[Items listed in a dataset]
-- -- --

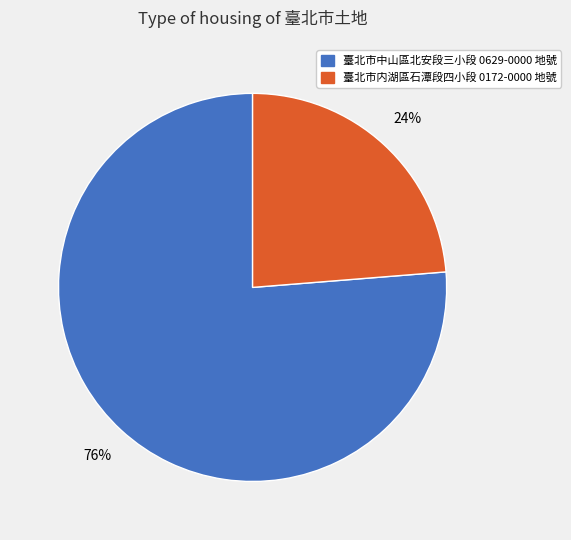

Is there any slice that represents more than half of the pie?

Yes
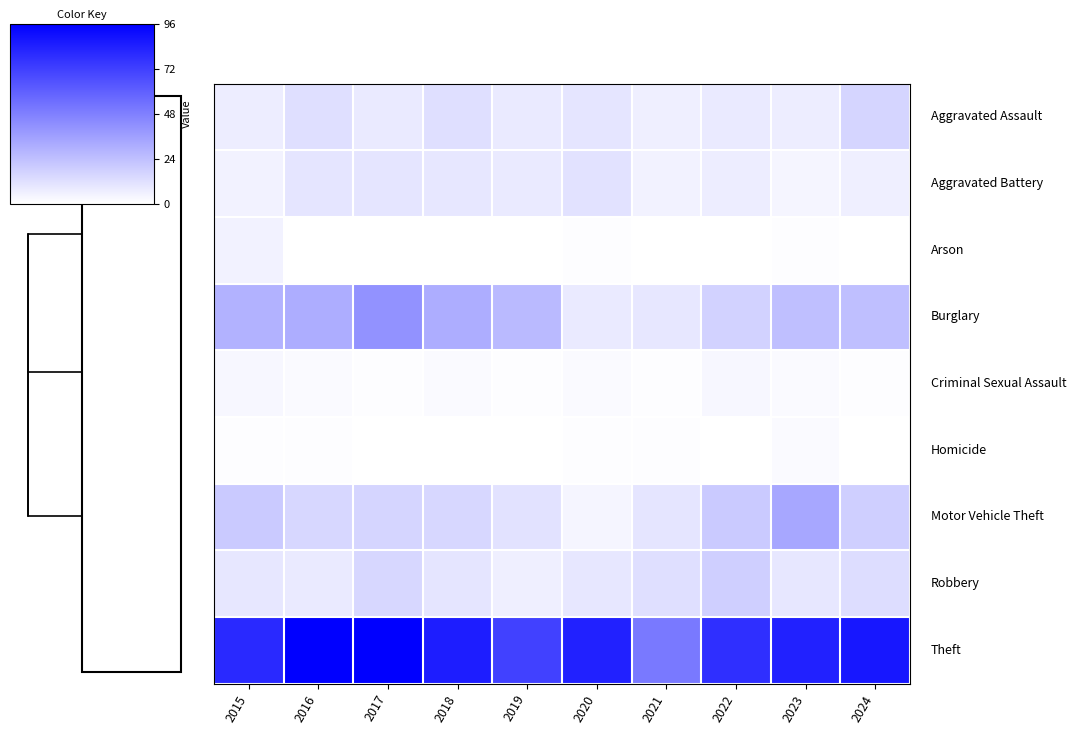

Which has a higher value, 2017 or 2021?

2017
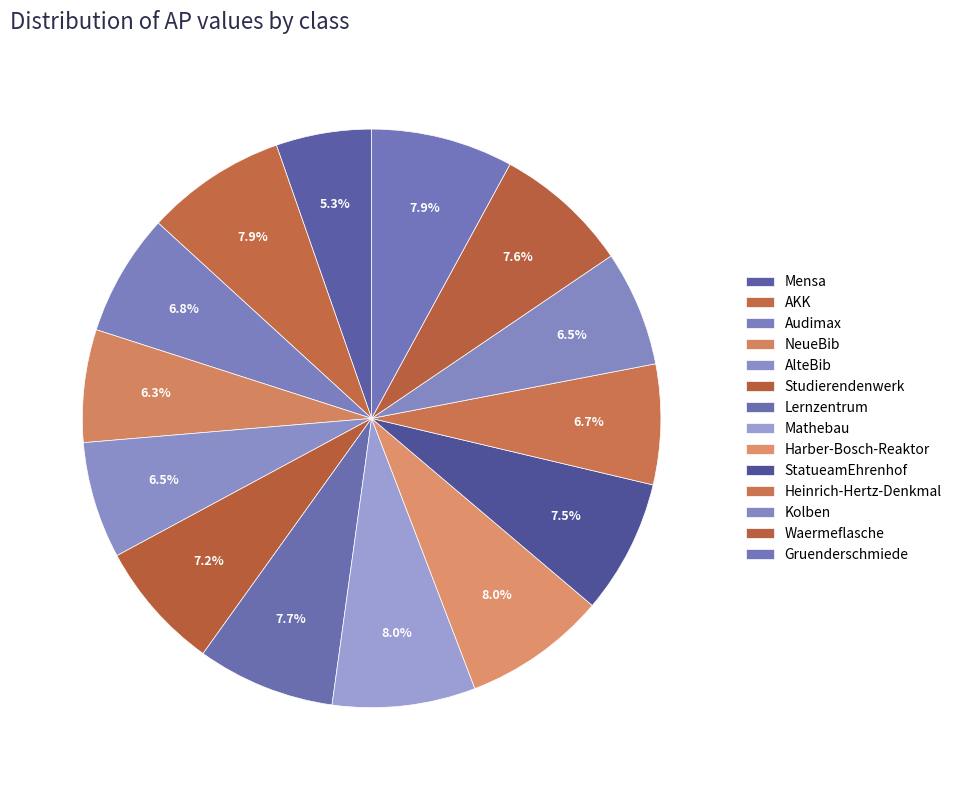

How many segments does this pie chart have?

14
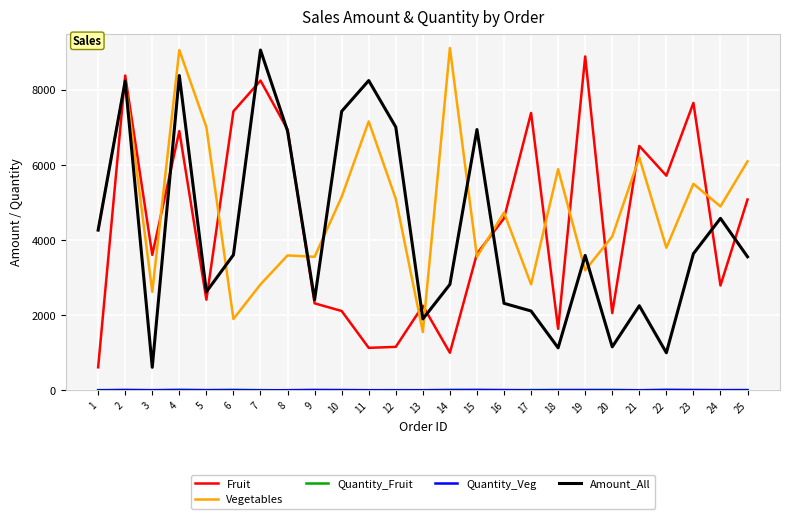

Which series changed the most between 5 and 14?

Vegetables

-- -- --

EXERCISE DETAILS
Reproduce all of the rows above word for word, leaving out the pictures.

REPLY TO THE EXERCISE
Is there any slice that represents more than half of the pie?

Yes

Which has a higher value, 2017 or 2021?

2017

How many segments does this pie chart have?

14

Which series changed the most between 5 and 14?

Vegetables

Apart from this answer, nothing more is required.